An assessment mutual company can charge more premiums to its policyholders if losses and expenses have been greater than expected. These companies usually concentrate on writing insurance for farm properties in rural areas. These types of companies are based on premium costs loss-sharing method. The members of these companies do not pay premiums in advance. The total loss experience is divided among the members of the company so that each member of the company can pay an equal portion of the total.

An advance premium mutual insurance company assesses premiums in advance and these premiums are not changed for a stated period of time. In case of advance premium mutual, higher premiums or taxes aren’t sought for policies already in force. Any higher than expected losses can be paid out from the surplus of the company, which is the difference between the income and expenses of the company.

The factory mutual is a type of mutual insurance company that insures only those sites that meet its rigid safety and construction qualifications. These companies insure mostly factories and other industrial sites, therefore these companies are named factory mutual insurance companies. A factory mutual insurance company inspects all sites regularly and offers loss control services to reduce risk.

Fraternal insurers are mutual insurance companies that provide health and life insurance to members of a social or religious group. These companies are non-profit organizations created by a lodge system that is limited only to its members. As charitable foundations, fraternal insurance companies don’t pay any federal income or state premium tax.
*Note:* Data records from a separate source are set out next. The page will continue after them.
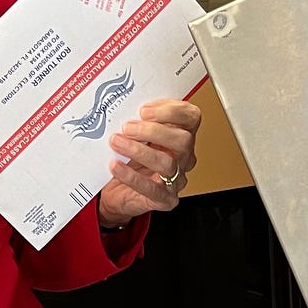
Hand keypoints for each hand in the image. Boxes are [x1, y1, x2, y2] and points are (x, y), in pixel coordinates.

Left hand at [97, 98, 200, 228]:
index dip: (171, 111)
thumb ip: (138, 121)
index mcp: (180, 136)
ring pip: (168, 163)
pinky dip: (131, 176)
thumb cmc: (129, 160)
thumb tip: (126, 108)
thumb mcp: (136, 136)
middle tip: (128, 128)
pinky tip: (116, 166)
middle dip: (154, 131)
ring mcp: (177, 180)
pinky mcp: (165, 200)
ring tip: (117, 143)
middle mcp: (184, 157)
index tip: (144, 110)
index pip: (191, 117)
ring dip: (139, 151)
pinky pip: (152, 189)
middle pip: (183, 140)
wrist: (118, 193)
Perpetual mutual insurance companies provide mainly the homeowner’s insurance policy. Customers of this type of insurance company deposit money, called a deposit premium, to the insurer for insurance for the life of the risk. Perpetual mutuals charge a single premium or a lump sum that covers a long time. This capital is invested to cover losses. If an insured wants to cancel his policy, part of the premium will be returned.

What are Multiple-line Insurance Companies?

Multiline insurance introduces complex insurance instruments that are used by a company to bundle the risk exposures of multiple corporate insurance obligations into one insurance contract. The term ‘multiple-line insurance companies’ also refers to an insurance agency that writes policies for several different lines of insurance products.

What is a stock company?

A stock company is an organization with stockholders that participate in the gains and losses of the organization. Stockholders have the right to vote and to elect the board of directors. The stock company's agreement specifies the types of insurance that will be sold.

What is a Mutual Insurance Company?

Mutual insurance companies are corporations owned by the policyholders, who elect the board of directors. The board of directors appoints the administrators who run the mutual insurance company. Instead of issuing stock, Mutual insurance companies raise their capital by selling surplus notes, which are unsecured debt.

How does an advance premium mutual insurance company assess the premiums?

An advance premium mutual insurance company assesses premiums in advance and these premiums are not changed for a stated period of time. In case of advance premium mutual, higher premiums or taxes aren't sought for policies already in force.